Re: Improving query performance further
Date: Tue, 18 Oct 2022 14:15:11 +0530
Message-ID: <CAEzWdqfPPCfWyQw7aaU3cK9h0=Tjcg+h-fuxvDS6-WK22ft3AA_at_mail.gmail.com>
Thank you Jonathan.
Yes, if you are pointing to domain indexes then yes, Andy has also pointed to that same thing, in this thread. But I have not much exposure working in domain indexes and am still not able to figure out how to frame the filter predicated here, as a domain index to help this query.
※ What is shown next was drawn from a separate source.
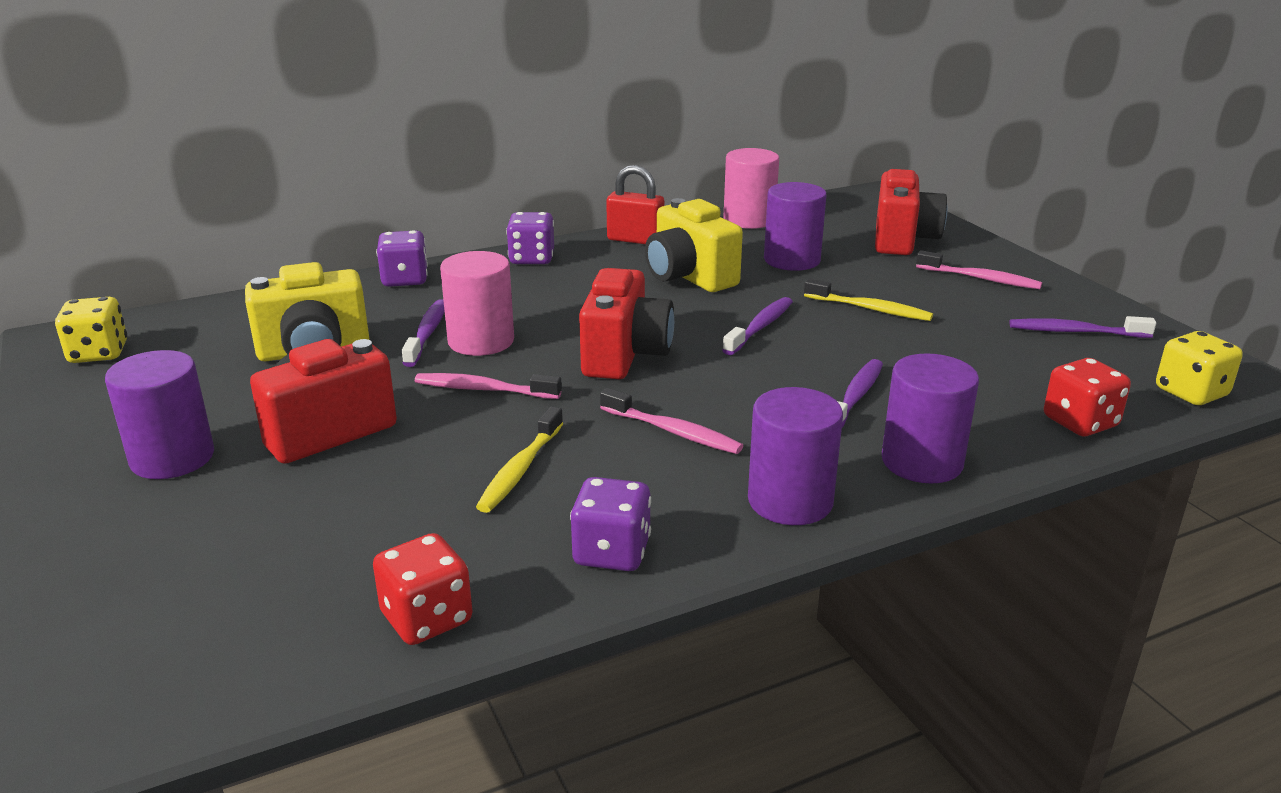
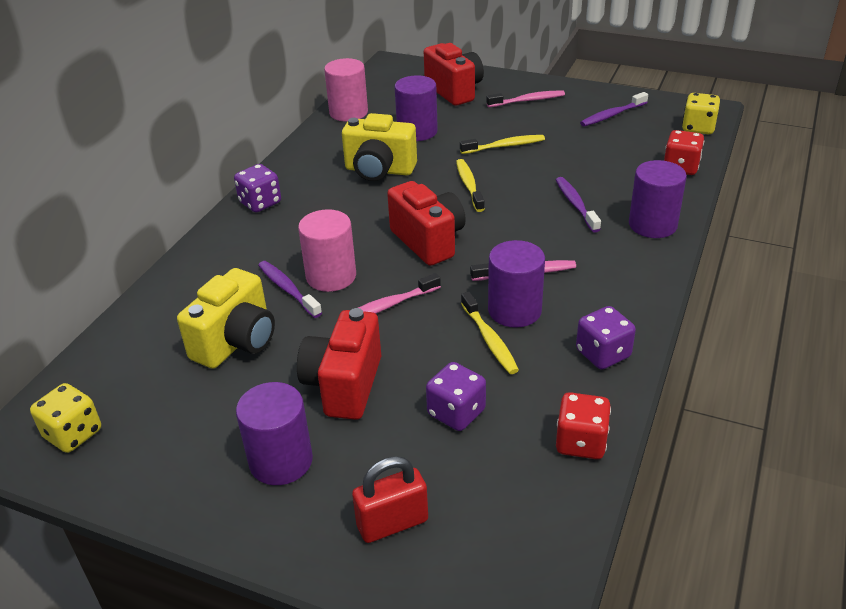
camera: 40 degrees left, 10 degrees up
(405, 280) = (200, 260): purple dice -> purple dice (456, 413)
(635, 240) = (303, 158): red padlock -> red padlock (392, 523)
(760, 327) = (469, 185): purple toothbrush -> yellow toothbrush
(790, 501) = (632, 278): purple cylinder -> purple cylinder (514, 310)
On Mon, 17 Oct, 2022, 3:38 pm Jonathan Lewis, <jlewisoracle_at_gmail.com> wrote:
>
> I should have predicted that problem with bitmap AND before you posted the
> result. Given the pattern of the data the indexes were going to be roughly
> the same size and the query would have to access a total number of index
> blocks that was roughly the same as the size of one complete index - and do
> a big CPU intensive merge. I forgot to allow for the large number of
> block accesses and was only thinking about the CPU cost of the merge.
>
> Essentially it's very similar to optimizing "see if there's a town
> anywhere south and east of here" - but I think you said you'd already
> tried modelling it through spatial techniques and couldn't get it to run
> any faster.
>
> Regards
> Jonathan Lewis
>
>
>
> On Sun, 16 Oct 2022 at 20:14, yudhi s <learnerdatabase99_at_gmail.com> wrote:
>
>> Yes its truncate +load table with no Update and delete happening on it.
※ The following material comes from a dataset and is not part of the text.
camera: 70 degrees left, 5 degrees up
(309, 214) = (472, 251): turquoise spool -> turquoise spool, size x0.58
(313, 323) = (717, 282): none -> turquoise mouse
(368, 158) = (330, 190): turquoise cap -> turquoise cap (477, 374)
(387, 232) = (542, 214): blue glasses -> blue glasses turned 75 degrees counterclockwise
>> We tried it with a sample table and similar data pattern on a
>> lower environment. The bitmap index with pct_free "0" performance
>> appears to be worse compared to the composite b-tree index on (part_col,
>> min_val,max_val). Tried both by using index_join and without it also.
>>
>> INDEX_TYPE LEAF_BLOCKS DISTINCT_KEYS CLUSTERING_FACTOR NUM_ROWS
>> NORMAL 1116 150001 4929
>> 150001
>> BITMAP 754 126350
>> 149999 149999
>> BITMAP 754 126352
>> 150001 150001
>>
>> Below is the sql monitor comparison of both the plans.
>>
>> https://gist.github.com/databasetech0073/b576a301943ecf6f04bc2ab3249e316a
>>
>>
>>
>> On Sun, Oct 16, 2022 at 6:08 PM Jonathan Lewis <jlewisoracle_at_gmail.com>
>> wrote:
>>
>>>
>>> Another idea that occurs to me following on from your comment about the
>>> daily truncate and reload.
>>>
>>> Do you update the min_val or max_val columns of the table once you've
>>> loaded the data, do you insert or delete rows. (Maybe you've answer the
>>> last question already, but I haven't gone back to re-read all the posts).
>>>
>>> If the key components of the data are effectively read-only as soon as
>>> you've loaded it then you could create two (local) bitmap indexes, one on
>>> (min_val) one on (max_val). Since you average about 2 rows per value the
>>> size of the indexes would be about the same whether they're B-tree
>>> (compreessed) or bitmap, but the bitmap might be a little smaller.
>>>
>>> With those indexes in place the reduction in block visits for range
>>> scans might be more than enough to offset the CPU time needed to handle the
>>> bitmap merges and OR's.
>>>
>>> (The indexes should also be built with pctfree zero if they don't change
>>> during the day),
>>>
>>> Regards
>>> Jonathan Lewis
>>>
>>>
>>>
>>>
>>>
>>>
>>> On Sun, 16 Oct 2022 at 10:41, yudhi s <learnerdatabase99_at_gmail.com>
>>> wrote:
>>>
>>>> Thank you so much for the suggestions.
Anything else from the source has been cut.